Loss In Trading Volume Keeps Yield On FGN Bonds At 18.75%

FGN Bond For Jan. 2021 Oversubscribed

Due to light pocket trading activity, the benchmark yield on Federal Government of Nigeria (FGN) bonds was constant in the secondary market ahead of May’s inflation statistics. on assets denominated in Naira.

Notwithstanding shifting market conditions, trading activity on local bonds has been comparatively modest over time. The debt office’s tightening of the borrowing rate failed principally to prevent demand, primarily from pension fund administrators. Inflation is also fluctuating, as is the exchange rate.

The statistics agency projects that the rate of inflation will increase even further from 33.68% in April. Investors have been receiving negative interest yields in spite of this. With the expectation that yields will rise in the second half of the year, analysts are projecting that the real return will expand.
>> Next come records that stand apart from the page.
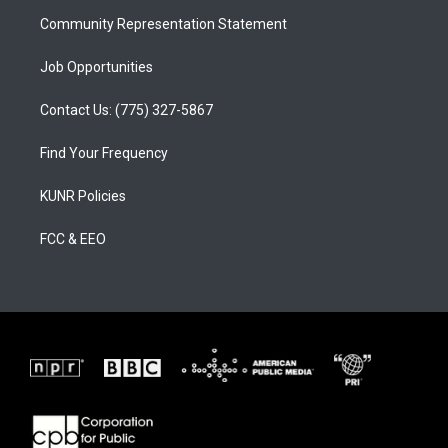
m
Community Representation Statement
Job Opportunities
Contact Us: (775) 327-5867
Find Your Frequency
KUNR Policies
FCC & EEO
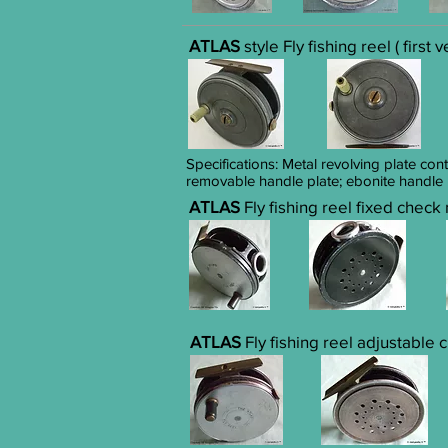
ATLAS
style Fly fishing reel ( first 
Specifications: Metal revolving plate con
removable handle plate; ebonite handle
ATLAS
Fly fishing reel fixed check
ATLAS
Fly fishing reel adjustable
The debt office has raised a significant amount from its primary market auction sales at a relatively subdued interest rate on bonds versus Treasury bills. This caused an inverted yield in the fixed-income market as pension assets continued to mix their portfolio holdings.

Weighing the fast-changing market variable, activity in the Federal Government of Nigeria (FGN) bond market was subdued, with investors exiting positions in the MAR-25 and JAN-26 instruments.

Analysts said this move caused yields to decrease by 4 basis points and 2 basis points, respectively. Despite these movements, the average secondary market yield held steady at 18.75% compared to the previous close.